At the same time, we now have a therapeutic arsenal which should make it possible to avoid the hospitalization and death of most patients at risk of developing severe forms. This is why I wonder, seeing the current mortality rates following an infection: do we really do everything in our developed countries to administer drugs that are known to be effective in reducing the lethality of this infection?
Are you talking regarding antivirals and anti-inflammatories?
Absolutely. The first category can be associated with certain monoclonal antibodies, which need to be administered within five days of infection, by intravenous injection in the hospital. Some lose their effectiveness once morest Omicron, but not all.

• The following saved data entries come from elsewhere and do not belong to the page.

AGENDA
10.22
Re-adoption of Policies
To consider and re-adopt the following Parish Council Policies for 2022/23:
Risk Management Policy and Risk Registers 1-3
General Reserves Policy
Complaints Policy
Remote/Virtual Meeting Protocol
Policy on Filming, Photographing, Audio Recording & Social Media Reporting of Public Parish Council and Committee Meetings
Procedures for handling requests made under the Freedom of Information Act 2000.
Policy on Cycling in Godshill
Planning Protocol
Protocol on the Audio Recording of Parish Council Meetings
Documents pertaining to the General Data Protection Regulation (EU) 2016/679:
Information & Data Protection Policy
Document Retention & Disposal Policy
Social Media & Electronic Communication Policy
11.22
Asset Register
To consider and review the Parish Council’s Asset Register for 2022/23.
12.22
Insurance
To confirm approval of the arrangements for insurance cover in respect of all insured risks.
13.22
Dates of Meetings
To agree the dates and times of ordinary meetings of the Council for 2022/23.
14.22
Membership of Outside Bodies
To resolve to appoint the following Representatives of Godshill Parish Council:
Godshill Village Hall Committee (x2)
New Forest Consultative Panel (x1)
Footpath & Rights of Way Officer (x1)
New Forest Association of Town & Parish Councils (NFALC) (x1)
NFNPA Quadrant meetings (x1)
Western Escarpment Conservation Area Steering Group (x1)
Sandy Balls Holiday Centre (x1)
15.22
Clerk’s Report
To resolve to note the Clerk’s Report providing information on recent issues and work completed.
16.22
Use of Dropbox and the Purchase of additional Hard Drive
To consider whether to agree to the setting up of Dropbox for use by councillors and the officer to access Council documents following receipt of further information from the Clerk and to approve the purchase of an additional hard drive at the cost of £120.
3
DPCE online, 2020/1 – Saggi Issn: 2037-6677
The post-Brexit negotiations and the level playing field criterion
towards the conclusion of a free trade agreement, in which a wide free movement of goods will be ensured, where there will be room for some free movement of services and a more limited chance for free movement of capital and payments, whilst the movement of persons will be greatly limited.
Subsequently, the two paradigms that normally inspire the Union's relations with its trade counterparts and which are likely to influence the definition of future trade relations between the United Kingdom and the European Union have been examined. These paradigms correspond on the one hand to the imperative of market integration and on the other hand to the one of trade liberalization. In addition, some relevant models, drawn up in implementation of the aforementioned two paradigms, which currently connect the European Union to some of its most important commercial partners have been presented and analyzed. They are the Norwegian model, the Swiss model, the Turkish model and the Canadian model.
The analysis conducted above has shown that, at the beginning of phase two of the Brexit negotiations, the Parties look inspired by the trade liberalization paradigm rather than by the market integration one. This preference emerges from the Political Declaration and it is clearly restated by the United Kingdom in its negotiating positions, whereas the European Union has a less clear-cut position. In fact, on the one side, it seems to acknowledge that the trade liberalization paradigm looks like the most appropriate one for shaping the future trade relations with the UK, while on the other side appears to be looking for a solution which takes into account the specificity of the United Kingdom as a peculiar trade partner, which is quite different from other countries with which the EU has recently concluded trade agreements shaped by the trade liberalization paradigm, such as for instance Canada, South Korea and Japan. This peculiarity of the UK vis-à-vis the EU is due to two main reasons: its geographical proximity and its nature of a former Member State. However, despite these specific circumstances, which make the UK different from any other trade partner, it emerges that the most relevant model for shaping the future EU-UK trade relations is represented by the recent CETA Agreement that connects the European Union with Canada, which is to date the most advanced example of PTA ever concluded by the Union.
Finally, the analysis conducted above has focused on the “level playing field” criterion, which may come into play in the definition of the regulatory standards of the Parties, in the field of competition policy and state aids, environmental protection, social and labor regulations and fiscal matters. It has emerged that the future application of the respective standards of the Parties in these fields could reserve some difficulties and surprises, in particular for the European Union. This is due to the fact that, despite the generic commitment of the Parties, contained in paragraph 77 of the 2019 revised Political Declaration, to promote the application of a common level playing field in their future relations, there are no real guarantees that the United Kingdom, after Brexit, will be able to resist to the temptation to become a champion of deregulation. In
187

And, still among the antivirals, Paxlovid arrives in pharmacies. In the form of tablets, it must also be taken early following the first symptoms and can be prescribed by a general practitioner. Its handling remains complicated, due to numerous drug interactions, but it should still be able to help a certain number of infected people. Just like Remdesivir administered intravenously, which is very effective when given quickly following infection, even if it requires a visit to the hospital.
“A real race once morest time sets in as soon as the patient at high risk of complications is detected positive”
We also have Evusheld, a monoclonal antibody that can be given as a preventive measure to kidney transplant recipients, for example, to replace the vaccine when it does not prove protective in these very immunocompromised patients. It too must be administered by injection in a healthcare facility. Finally, for hospitalized people whose condition worsens, there are powerful anti-inflammatory drugs, such as dexamethasone or tocilizumab.
Some of these products have shown, in clinical trials, an efficacy of up to a 70% to 80% reduction in mortality. But, in view of the still high lethality rates, it seems possible that all the patients who might benefit from it do not yet have access to it.
How is this explained?
For antivirals and monoclonal antibodies, you have to go very quickly if you want to administer them on time. This assumes that the people likely to benefit from them are aware of their existence, that they are given priority for PCR tests and that the results are communicated to them very quickly.
A real race once morest time sets in when the patient at high risk of complications is detected positive. However, I have not seen, at this stage, any communication campaign to inform these patients, nor even really the doctors. Regarding Evusheld, we know that patient associations have denounced the difficulties they encountered in obtaining it. Furthermore, monoclonal antibodies are quite expensive and require medical personnel trained for their administration and dedicated to this task, and this personnel was difficult to find in times of high hospital saturation and significant absenteeism.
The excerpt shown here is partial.